In un momento di grande incertezza per il futuro della Dema il Movimento 5 Stelle di Somma Vesuviana ha deciso di prendere una posizione chiara e decisa. La crisi che sta colpendo l’azienda non è solo un problema interno, ma una questione che riguarda l’intera comunità e l’economia della Campania.
La Dema ha rappresentato per anni un punto di riferimento nel settore aeronautico, un simbolo di eccellenza e un motore economico per centinaia di famiglie. Oggi, però, la situazione è critica e il rischio di perdita di posti di lavoro è concreto. Il Movimento 5 Stelle non può restare in silenzio di fronte a questa emergenza.
La solidarietà del Movimento 5 Stelle ai lavoratori
Il Movimento 5 Stelle di Somma Vesuviana ha espresso la propria solidarietà incondizionata ai lavoratori della Dema condividendo le preoccupazioni espresse dalle sigle sindacali. La crisi dell’azienda non è solo una questione economica, ma un problema che tocca il cuore del tessuto sociale e industriale del territorio.
“Basta incertezze, le istituzioni pretendano chiarezza e investimenti“, afferma il Movimento, sottolineando l’urgenza di un intervento concreto da parte delle istituzioni a tutti i livelli, dal Comune alla Regione fino al Governo centrale.
La richiesta di un piano di rilancio industriale
Uno degli aspetti più critici della situazione attuale è la mancanza di un piano di rilancio industriale serio e strutturato. Il Movimento 5 Stelle ritiene che sia fondamentale fare immediata luce sugli impegni industriali assunti dall’azienda e verificare il rispetto degli accordi sottoscritti.

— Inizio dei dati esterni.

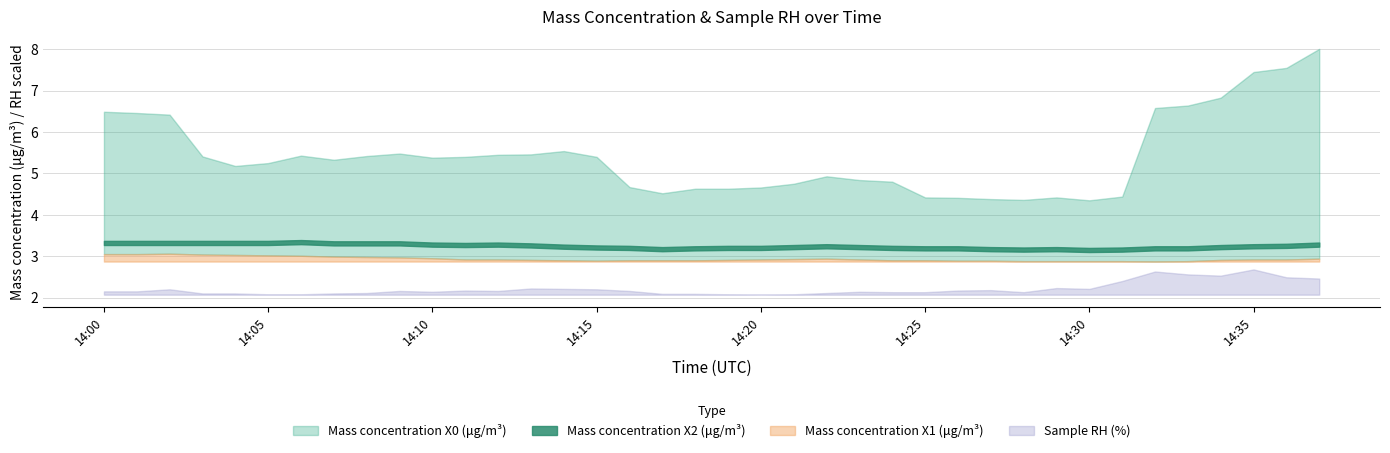

Reading left to right, extract all data points from this chart.

Mass concentration X0 (μg/m³): 2021-08-27 14:00:00=6.5	2021-08-27 14:01:00=6.5	2021-08-27 14:02:00=6.4	2021-08-27 14:03:00=5.4	2021-08-27 14:04:00=5.2	2021-08-27 14:05:00=5.2	2021-08-27 14:06:00=5.4	2021-08-27 14:07:00=5.3	2021-08-27 14:08:00=5.4	2021-08-27 14:09:00=5.5	2021-08-27 14:10:00=5.4	2021-08-27 14:11:00=5.4	2021-08-27 14:12:00=5.5	2021-08-27 14:13:00=5.5	2021-08-27 14:14:00=5.5	2021-08-27 14:15:00=5.4	2021-08-27 14:16:00=4.7	2021-08-27 14:17:00=4.5	2021-08-27 14:18:00=4.6	2021-08-27 14:19:00=4.6	2021-08-27 14:20:00=4.7	2021-08-27 14:21:00=4.8	2021-08-27 14:22:00=4.9	2021-08-27 14:23:00=4.8	2021-08-27 14:24:00=4.8	2021-08-27 14:25:00=4.4	2021-08-27 14:26:00=4.4	2021-08-27 14:27:00=4.4	2021-08-27 14:28:00=4.4	2021-08-27 14:29:00=4.4	2021-08-27 14:30:00=4.3	2021-08-27 14:31:00=4.4	2021-08-27 14:32:00=6.6	2021-08-27 14:33:00=6.6	2021-08-27 14:34:00=6.8	2021-08-27 14:35:00=7.5	2021-08-27 14:36:00=7.5	2021-08-27 14:37:00=8.0
Mass concentration X2 (μg/m³): 2021-08-27 14:00:00=3.3	2021-08-27 14:01:00=3.3	2021-08-27 14:02:00=3.3	2021-08-27 14:03:00=3.3	2021-08-27 14:04:00=3.3	2021-08-27 14:05:00=3.3	2021-08-27 14:06:00=3.3	2021-08-27 14:07:00=3.3	2021-08-27 14:08:00=3.3	2021-08-27 14:09:00=3.3	2021-08-27 14:10:00=3.3	2021-08-27 14:11:00=3.3	2021-08-27 14:12:00=3.3	2021-08-27 14:13:00=3.3	2021-08-27 14:14:00=3.2	2021-08-27 14:15:00=3.2	2021-08-27 14:16:00=3.2	2021-08-27 14:17:00=3.2	2021-08-27 14:18:00=3.2	2021-08-27 14:19:00=3.2	2021-08-27 14:20:00=3.2	2021-08-27 14:21:00=3.2	2021-08-27 14:22:00=3.2	2021-08-27 14:23:00=3.2	2021-08-27 14:24:00=3.2	2021-08-27 14:25:00=3.2	2021-08-27 14:26:00=3.2	2021-08-27 14:27:00=3.2	2021-08-27 14:28:00=3.2	2021-08-27 14:29:00=3.2	2021-08-27 14:30:00=3.1	2021-08-27 14:31:00=3.2	2021-08-27 14:32:00=3.2	2021-08-27 14:33:00=3.2	2021-08-27 14:34:00=3.2	2021-08-27 14:35:00=3.2	2021-08-27 14:36:00=3.2	2021-08-27 14:37:00=3.3
Mass concentration X1 (μg/m³): 2021-08-27 14:00:00=3.0	2021-08-27 14:01:00=3.0	2021-08-27 14:02:00=3.1	2021-08-27 14:03:00=3.0	2021-08-27 14:04:00=3.0	2021-08-27 14:05:00=3.0	2021-08-27 14:06:00=3.0	2021-08-27 14:07:00=3.0	2021-08-27 14:08:00=3.0	2021-08-27 14:09:00=3.0	2021-08-27 14:10:00=3.0	2021-08-27 14:11:00=2.9	2021-08-27 14:12:00=2.9	2021-08-27 14:13:00=2.9	2021-08-27 14:14:00=2.9	2021-08-27 14:15:00=2.9	2021-08-27 14:16:00=2.9	2021-08-27 14:17:00=2.9	2021-08-27 14:18:00=2.9	2021-08-27 14:19:00=2.9	2021-08-27 14:20:00=2.9	2021-08-27 14:21:00=2.9	2021-08-27 14:22:00=2.9	2021-08-27 14:23:00=2.9	2021-08-27 14:24:00=2.9	2021-08-27 14:25:00=2.9	2021-08-27 14:26:00=2.9	2021-08-27 14:27:00=2.9	2021-08-27 14:28:00=2.9	2021-08-27 14:29:00=2.9	2021-08-27 14:30:00=2.9	2021-08-27 14:31:00=2.9	2021-08-27 14:32:00=2.9	2021-08-27 14:33:00=2.9	2021-08-27 14:34:00=2.9	2021-08-27 14:35:00=2.9	2021-08-27 14:36:00=2.9	2021-08-27 14:37:00=2.9
Sample RH (%): 2021-08-27 14:00:00=21.5	2021-08-27 14:01:00=21.5	2021-08-27 14:02:00=22.0	2021-08-27 14:03:00=21.0	2021-08-27 14:04:00=21.0	2021-08-27 14:05:00=20.8	2021-08-27 14:06:00=20.8	2021-08-27 14:07:00=21.0	2021-08-27 14:08:00=21.1	2021-08-27 14:09:00=21.6	2021-08-27 14:10:00=21.4	2021-08-27 14:11:00=21.7	2021-08-27 14:12:00=21.6	2021-08-27 14:13:00=22.2	2021-08-27 14:14:00=22.1	2021-08-27 14:15:00=22.0	2021-08-27 14:16:00=21.6	2021-08-27 14:17:00=20.9	2021-08-27 14:18:00=20.9	2021-08-27 14:19:00=20.8	2021-08-27 14:20:00=20.7	2021-08-27 14:21:00=20.8	2021-08-27 14:22:00=21.1	2021-08-27 14:23:00=21.4	2021-08-27 14:24:00=21.3	2021-08-27 14:25:00=21.3	2021-08-27 14:26:00=21.7	2021-08-27 14:27:00=21.8	2021-08-27 14:28:00=21.3	2021-08-27 14:29:00=22.3	2021-08-27 14:30:00=22.1	2021-08-27 14:31:00=24.0	2021-08-27 14:32:00=26.3	2021-08-27 14:33:00=25.6	2021-08-27 14:34:00=25.3	2021-08-27 14:35:00=26.8	2021-08-27 14:36:00=24.9	2021-08-27 14:37:00=24.6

“Il diritto al lavoro e la dignità delle persone sono princìpi non negoziabili”, dichiarano i rappresentanti del Movimento. Per questo, è essenziale che le istituzioni assumano un ruolo attivo e rigoroso nel monitoraggio di questa vertenza, garantendo tutele reali per i lavoratori e il patrimonio professionale rappresentato dalla Dema.
L’impegno del Movimento 5 Stelle
Il Movimento 5 Stelle di Somma Vesuviana ha annunciato che si attiverà immediatamente, coinvolgendo i propri portavoce in Parlamento e in Consiglio Regionale per portare il caso Dema al centro dell’agenda politica istituzionale.
“La politica deve dare risposte, non fare promesse”, affermano con determinazione. Il Movimento è pronto a dare battaglia per difendere il futuro industriale del territorio e il lavoro di chi lo abita, sottolineando che non si può lasciare sole una comunità che ha sempre creduto nel progresso e nell’innovazione.